There are likely several key explanations, explored in detail elsewhere [
19,
24]. Firstly, many of our current treatments are predicated on a healthcare practitioner's specific diagnosis, based on for example imaging findings or the results of subjective and objective examination, yet these approaches to diagnosis correlate poorly with the patient's symptoms [
19], their onward path or trajectory, or their treatment responsiveness. Secondly, patient heterogeneity in clinical trials means that the average treatment effect masks a wide range of individual responses to any specific treatment, including for example, patients who benefit a great deal along with those who benefit little or not at all [
24]. Thus a compelling argument for our lack of progress in achieving better treatment results is that we have failed to focus on identifying and addressing the factors that really do influence patients' outcomes [
19]. In other words, we have largely failed to match patients with the most appropriate treatment for their individual profile. Identification of clinically relevant subgroups of non-specific LBP patients may be related to causal mechanisms, different prognoses or treatment responsiveness. For example, although psychosocial factors associated with poor prognosis (or yellow flags) have been shown to be important in the development of chronicity and future disability [
25,
26] and most guidelines recommend the assessment of these factors, there have been few easy-to-use tools to help clinicians identify these factors in busy clinical practice and limited guidance about appropriate treatment for patients in whom these factors are identified. Although healthcare professionals often feel they can intuitively identify the patients with LBP who have a poor prognosis, actually these patients are often difficult to spot and professionals make inconsistent risk estimations about LBP patients when using intuition alone [
27]. More individual and accurate estimates of the prognosis of patients are needed so that we might better target the treatments we offer to those who need them [
23]. Several clinical tools exist to aid healthcare professionals in identifying patients either at risk of chronicity or to improve targeting of treatment, summarized in Hill
et al. [
28]. One of the most widely used is the 24-item Örebro Musculoskeletal Pain Screening Questionnaire which is still rather long for use in busy clinical practice.

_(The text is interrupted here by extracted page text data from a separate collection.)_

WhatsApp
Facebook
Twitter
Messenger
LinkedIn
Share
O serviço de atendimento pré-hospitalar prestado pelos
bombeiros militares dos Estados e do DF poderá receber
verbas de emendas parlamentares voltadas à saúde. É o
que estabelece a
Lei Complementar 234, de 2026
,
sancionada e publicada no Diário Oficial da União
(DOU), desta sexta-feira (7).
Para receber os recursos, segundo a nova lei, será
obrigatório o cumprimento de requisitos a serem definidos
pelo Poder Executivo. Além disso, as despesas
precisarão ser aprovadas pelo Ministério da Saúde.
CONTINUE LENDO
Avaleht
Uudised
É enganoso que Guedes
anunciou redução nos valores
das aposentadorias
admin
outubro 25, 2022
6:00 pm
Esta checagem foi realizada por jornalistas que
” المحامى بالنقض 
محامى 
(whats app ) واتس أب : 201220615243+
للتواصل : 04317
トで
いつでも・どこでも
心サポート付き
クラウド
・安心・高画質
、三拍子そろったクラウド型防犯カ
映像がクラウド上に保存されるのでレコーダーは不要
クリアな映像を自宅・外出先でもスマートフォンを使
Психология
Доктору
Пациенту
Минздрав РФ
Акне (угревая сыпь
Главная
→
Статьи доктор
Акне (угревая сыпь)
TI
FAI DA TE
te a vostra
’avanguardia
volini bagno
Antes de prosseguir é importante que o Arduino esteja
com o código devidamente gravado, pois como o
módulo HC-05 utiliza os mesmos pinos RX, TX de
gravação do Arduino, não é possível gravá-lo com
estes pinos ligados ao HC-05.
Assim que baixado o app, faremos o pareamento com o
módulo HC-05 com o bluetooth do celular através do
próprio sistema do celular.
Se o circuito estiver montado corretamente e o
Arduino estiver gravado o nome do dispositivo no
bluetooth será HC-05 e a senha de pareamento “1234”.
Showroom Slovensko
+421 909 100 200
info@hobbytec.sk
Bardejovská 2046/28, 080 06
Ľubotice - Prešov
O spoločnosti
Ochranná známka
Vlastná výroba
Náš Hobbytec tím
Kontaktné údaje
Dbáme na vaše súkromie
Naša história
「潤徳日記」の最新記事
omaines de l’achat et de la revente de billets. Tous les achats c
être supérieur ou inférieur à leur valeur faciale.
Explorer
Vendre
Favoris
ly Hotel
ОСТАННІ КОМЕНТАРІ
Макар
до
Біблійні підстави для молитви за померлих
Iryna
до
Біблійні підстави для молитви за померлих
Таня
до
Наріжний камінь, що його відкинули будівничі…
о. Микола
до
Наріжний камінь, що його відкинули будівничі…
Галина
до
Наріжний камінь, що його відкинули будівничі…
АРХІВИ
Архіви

A recently validated tool to identify risk subgroups of LBP patients is the shorter nine item STarT Back Tool [
29] which has been shown to have similar properties to the Örebro instrument but is easier for patients to complete and professionals to score [
28].
A second compelling explanation for the generally poor outcomes seen in usual practice such as primary care settings [
25] is the limited way in which best evidence recommendations have been translated into everyday clinical practice for patients with LBP. For example, we know that early access to advice and information about self-management and some specific treatments such as exercise, manual therapy, acupuncture and cognitive-behavioral interventions are effective, yet most patients in primary care actually receive symptomatic care through advice related to the current episode and medication alone, neither of which has a clear focus on secondary prevention. Another example is return to work advice, where just under a third of healthcare practitioners continue to recommend staying off work to patients for whom guideline recommendations suggest the opposite [
21]. Reasons why adherence to guideline recommendations for work might be less than ideal are unclear, but may be, in part, due to the complex nature of the clinical consultation, in which healthcare professionals such as general practitioners (GPs) want to tailor their decisions according to a patient's individual expectations and demands and thus place higher relative importance on maintaining a good long term relationship with their patient rather than adhering to guideline recommendations. Confronting patients about sickness certification may therefore be seen as a potential threat to the practitioner-patient relationship by some GPs while for others, they may feel they are not best placed to judge whether a LBP patient can return to work safely.